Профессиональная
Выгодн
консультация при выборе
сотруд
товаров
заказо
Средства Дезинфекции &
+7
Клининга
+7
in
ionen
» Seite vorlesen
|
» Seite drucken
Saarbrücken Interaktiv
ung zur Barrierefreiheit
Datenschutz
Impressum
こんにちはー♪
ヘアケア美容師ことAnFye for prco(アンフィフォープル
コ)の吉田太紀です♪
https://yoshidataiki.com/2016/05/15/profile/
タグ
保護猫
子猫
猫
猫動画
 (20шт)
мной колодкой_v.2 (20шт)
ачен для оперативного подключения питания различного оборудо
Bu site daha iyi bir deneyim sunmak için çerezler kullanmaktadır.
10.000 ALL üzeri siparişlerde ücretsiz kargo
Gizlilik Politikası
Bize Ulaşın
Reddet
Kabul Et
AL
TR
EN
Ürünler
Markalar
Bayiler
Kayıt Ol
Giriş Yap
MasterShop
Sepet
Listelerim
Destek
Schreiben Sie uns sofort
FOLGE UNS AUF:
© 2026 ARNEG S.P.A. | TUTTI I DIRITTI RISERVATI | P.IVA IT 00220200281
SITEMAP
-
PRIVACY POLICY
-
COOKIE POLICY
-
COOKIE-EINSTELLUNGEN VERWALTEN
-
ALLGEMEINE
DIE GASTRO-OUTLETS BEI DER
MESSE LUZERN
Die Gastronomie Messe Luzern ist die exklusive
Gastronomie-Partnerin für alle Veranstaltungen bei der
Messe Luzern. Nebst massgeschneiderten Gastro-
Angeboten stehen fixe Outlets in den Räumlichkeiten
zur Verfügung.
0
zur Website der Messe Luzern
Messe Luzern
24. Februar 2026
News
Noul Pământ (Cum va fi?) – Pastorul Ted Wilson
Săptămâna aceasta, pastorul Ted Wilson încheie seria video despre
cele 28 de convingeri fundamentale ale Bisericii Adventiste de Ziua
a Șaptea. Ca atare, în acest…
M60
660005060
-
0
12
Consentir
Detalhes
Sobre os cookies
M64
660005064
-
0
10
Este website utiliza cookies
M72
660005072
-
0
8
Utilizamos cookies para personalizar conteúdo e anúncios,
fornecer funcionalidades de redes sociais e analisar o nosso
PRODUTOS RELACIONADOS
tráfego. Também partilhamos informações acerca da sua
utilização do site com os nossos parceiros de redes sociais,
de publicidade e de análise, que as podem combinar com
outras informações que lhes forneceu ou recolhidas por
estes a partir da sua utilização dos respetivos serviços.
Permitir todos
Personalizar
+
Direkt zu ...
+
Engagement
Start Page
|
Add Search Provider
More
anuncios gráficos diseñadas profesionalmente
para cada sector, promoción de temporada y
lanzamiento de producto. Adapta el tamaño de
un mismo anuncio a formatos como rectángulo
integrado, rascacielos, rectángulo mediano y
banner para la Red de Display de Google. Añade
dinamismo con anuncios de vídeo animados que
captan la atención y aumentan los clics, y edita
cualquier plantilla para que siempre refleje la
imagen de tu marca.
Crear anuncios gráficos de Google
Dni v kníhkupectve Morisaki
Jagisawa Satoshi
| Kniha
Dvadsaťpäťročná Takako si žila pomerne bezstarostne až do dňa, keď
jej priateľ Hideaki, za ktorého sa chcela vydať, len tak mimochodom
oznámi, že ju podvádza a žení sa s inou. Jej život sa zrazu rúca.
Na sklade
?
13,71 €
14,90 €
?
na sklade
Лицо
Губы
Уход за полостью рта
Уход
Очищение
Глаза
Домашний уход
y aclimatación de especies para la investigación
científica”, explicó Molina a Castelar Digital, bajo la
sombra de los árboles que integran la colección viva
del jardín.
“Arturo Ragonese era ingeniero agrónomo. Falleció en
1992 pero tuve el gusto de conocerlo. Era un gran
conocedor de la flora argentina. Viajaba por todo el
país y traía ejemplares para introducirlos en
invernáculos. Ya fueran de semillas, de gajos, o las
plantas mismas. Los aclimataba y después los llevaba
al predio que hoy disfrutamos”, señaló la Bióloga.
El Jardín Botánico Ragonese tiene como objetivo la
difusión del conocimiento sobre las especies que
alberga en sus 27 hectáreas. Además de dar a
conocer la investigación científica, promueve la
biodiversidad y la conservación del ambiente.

#### Work request:
Convert the lines of the records, beginning with the very first line and continuing through the line that contains "ачен для оперативного", into a JSON list of strings with one string per line, omitting any blank lines.

#### Response:
[
  "Профессиональная",
  "Выгодн",
  "консультация при выборе",
  "сотруд",
  "товаров",
  "заказо",
  "Средства Дезинфекции &",
  "+7",
  "Клининга",
  "+7",
  "in",
  "ionen",
  "» Seite vorlesen",
  "|",
  "» Seite drucken",
  "Saarbrücken Interaktiv",
  "ung zur Barrierefreiheit",
  "Datenschutz",
  "Impressum",
  "こんにちはー♪",
  "ヘアケア美容師ことAnFye for prco(アンフィフォープル",
  "コ)の吉田太紀です♪",
  "https://yoshidataiki.com/2016/05/15/profile/",
  "タグ",
  "保護猫",
  "子猫",
  "猫",
  "猫動画",
  " (20шт)",
  "мной колодкой_v.2 (20шт)",
  "ачен для оперативного подключения питания различного оборудо"
]